# AUSZUG:
====================
Update mal deine Maven-Version


----------



## kneitzel (13. Aug 2021)

Lad mal das aktuelle Maven direkt von der HP herunter, entpacke es und probiere es erst einmal damit.

In Debian Paketen gab es mal Probleme, die aber eigentlich behoben wurden,. Evtl. liegt es an sowas.

(3.8.1 ist aktuell aber auch 3.6.3 funktionierte bei mir bisher immer problemlos mit JDK 16)


----------



## Kirby.exe (13. Aug 2021)

Mhh also ich habe dass Gefühl das APT mein Java nicht richtig installiert hat, da JAVA_HOME fehlt...Ich vermute Maven möchte das gerne nutzen und schmeißt deswegen Error?


----------



## kneitzel (13. Aug 2021)
====================
# BEREITGESTELLTE DATEN:
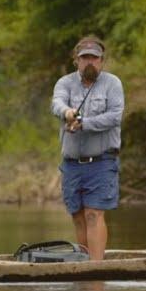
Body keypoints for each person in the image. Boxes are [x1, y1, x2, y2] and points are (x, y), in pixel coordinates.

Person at [51, 36, 125, 260]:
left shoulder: (113, 84)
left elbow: (114, 117)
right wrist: (68, 113)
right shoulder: (64, 83)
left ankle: (96, 268)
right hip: (72, 164)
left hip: (102, 161)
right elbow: (57, 103)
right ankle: (83, 266)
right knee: (78, 216)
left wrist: (84, 123)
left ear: (101, 61)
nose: (89, 62)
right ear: (77, 60)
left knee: (94, 214)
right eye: (85, 58)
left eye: (94, 58)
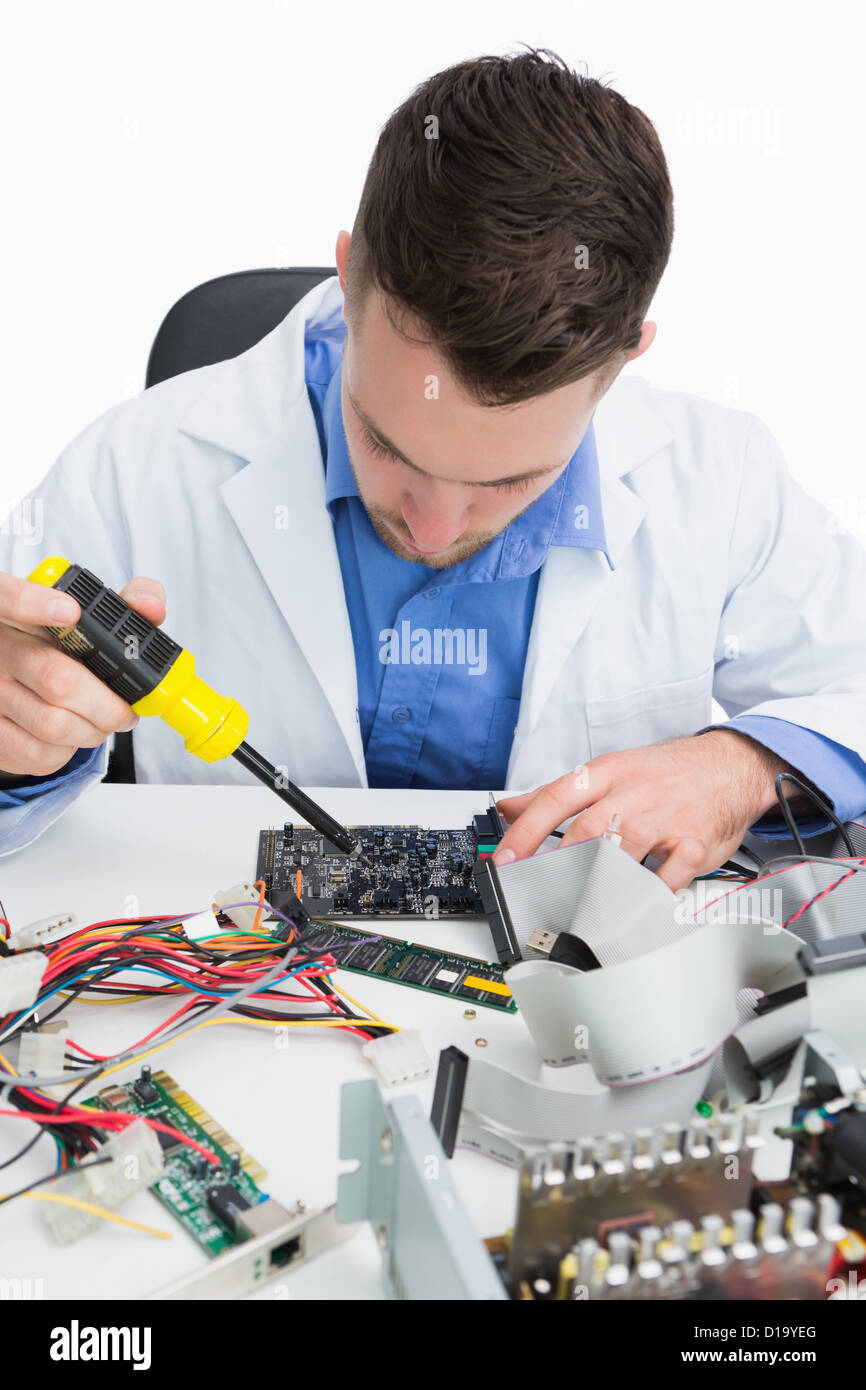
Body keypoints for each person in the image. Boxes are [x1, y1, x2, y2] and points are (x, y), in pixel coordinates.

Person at [2, 49, 865, 889]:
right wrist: (15, 748)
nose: (432, 529)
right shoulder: (134, 469)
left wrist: (741, 762)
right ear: (348, 277)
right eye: (386, 446)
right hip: (230, 995)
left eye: (511, 483)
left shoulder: (722, 479)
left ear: (624, 357)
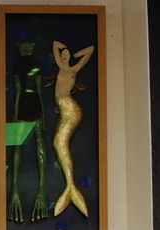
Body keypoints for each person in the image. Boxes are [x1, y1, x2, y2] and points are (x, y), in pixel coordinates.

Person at [50, 40, 96, 217]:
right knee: (59, 144)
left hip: (71, 109)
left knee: (59, 143)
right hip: (64, 109)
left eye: (66, 55)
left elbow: (90, 49)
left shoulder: (73, 69)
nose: (64, 57)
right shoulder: (61, 67)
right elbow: (55, 44)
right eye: (62, 55)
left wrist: (75, 54)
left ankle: (70, 186)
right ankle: (70, 186)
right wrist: (63, 48)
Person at [7, 41, 49, 223]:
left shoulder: (20, 68)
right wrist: (42, 113)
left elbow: (19, 92)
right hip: (32, 104)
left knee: (21, 144)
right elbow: (36, 91)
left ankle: (28, 188)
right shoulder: (33, 67)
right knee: (33, 141)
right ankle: (25, 188)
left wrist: (16, 114)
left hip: (25, 104)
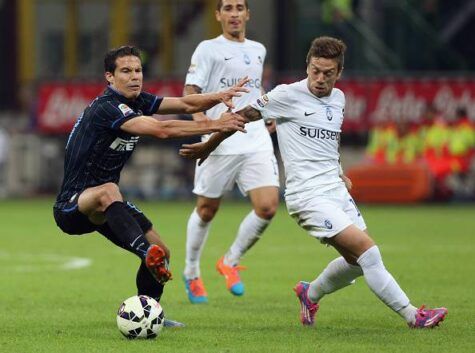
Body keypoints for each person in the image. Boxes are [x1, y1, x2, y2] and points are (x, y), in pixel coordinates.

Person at [180, 36, 448, 329]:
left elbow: (329, 141)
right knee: (369, 253)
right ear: (307, 66)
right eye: (315, 71)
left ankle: (311, 293)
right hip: (307, 196)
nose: (320, 79)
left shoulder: (339, 99)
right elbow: (239, 117)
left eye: (327, 73)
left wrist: (339, 171)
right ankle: (413, 316)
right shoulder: (286, 95)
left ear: (339, 73)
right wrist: (207, 144)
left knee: (357, 263)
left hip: (335, 190)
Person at [52, 46, 247, 326]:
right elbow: (162, 129)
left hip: (108, 205)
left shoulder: (138, 101)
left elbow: (186, 105)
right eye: (126, 71)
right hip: (73, 206)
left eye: (138, 70)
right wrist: (217, 125)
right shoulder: (107, 108)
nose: (135, 77)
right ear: (110, 76)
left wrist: (219, 96)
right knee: (109, 191)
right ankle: (146, 253)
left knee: (162, 251)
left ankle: (148, 313)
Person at [181, 0, 280, 303]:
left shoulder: (258, 49)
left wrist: (268, 110)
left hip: (254, 137)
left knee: (268, 207)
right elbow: (190, 92)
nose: (234, 13)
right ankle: (191, 272)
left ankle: (230, 261)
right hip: (220, 137)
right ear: (219, 15)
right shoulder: (207, 49)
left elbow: (254, 90)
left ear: (247, 13)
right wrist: (203, 125)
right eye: (228, 8)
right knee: (207, 210)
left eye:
====================
# ZU ERLEDIGEN:
1. Gib bitte aus dem Forenauszug zu Maven die Stelle zwischen „Update mal deine“ und „es an sowas.“ einschließlich wortgetreu zurück.
2. Schreib den Forenauszug zu Maven im Anschluss an seine letzte Zeile weiter.

# LÖSUNGEN DER AUFGABEN:
1.
Update mal deine Maven-Version


----------



## kneitzel (13. Aug 2021)

Lad mal das aktuelle Maven direkt von der HP herunter, entpacke es und probiere es erst einmal damit.

In Debian Paketen gab es mal Probleme, die aber eigentlich behoben wurden,. Evtl. liegt es an sowas.

2.
Maven braucht das JAVA_HOME und wenn es fehlt, dann kenne ich eigentlich eine klare Meldung, die das besagt....


----------



## sascha-sphw (13. Aug 2021)

Lösch mal den Maven Cache Ordner .m2. Ich hatte den Cache mal irgendwie kaputt gemacht, sodass Maven dachte die Lib wäre da, die Jar lag aber nicht im Ordner.


----------



## Kirby.exe (13. Aug 2021)

sascha-sphw hat gesagt.:


> Lösch mal den Maven Cache Ordner .m2. Ich hatte den Cache mal irgendwie kaputt gemacht, sodass Maven dachte die Lib wäre da, die Jar lag aber nicht im Ordner.


Hat leider nichts geholfen  Ist der selbe Fehler


----------



## sascha-sphw (13. Aug 2021)

Ein Versuch war es Wert.


----------



## Kirby.exe (13. Aug 2021)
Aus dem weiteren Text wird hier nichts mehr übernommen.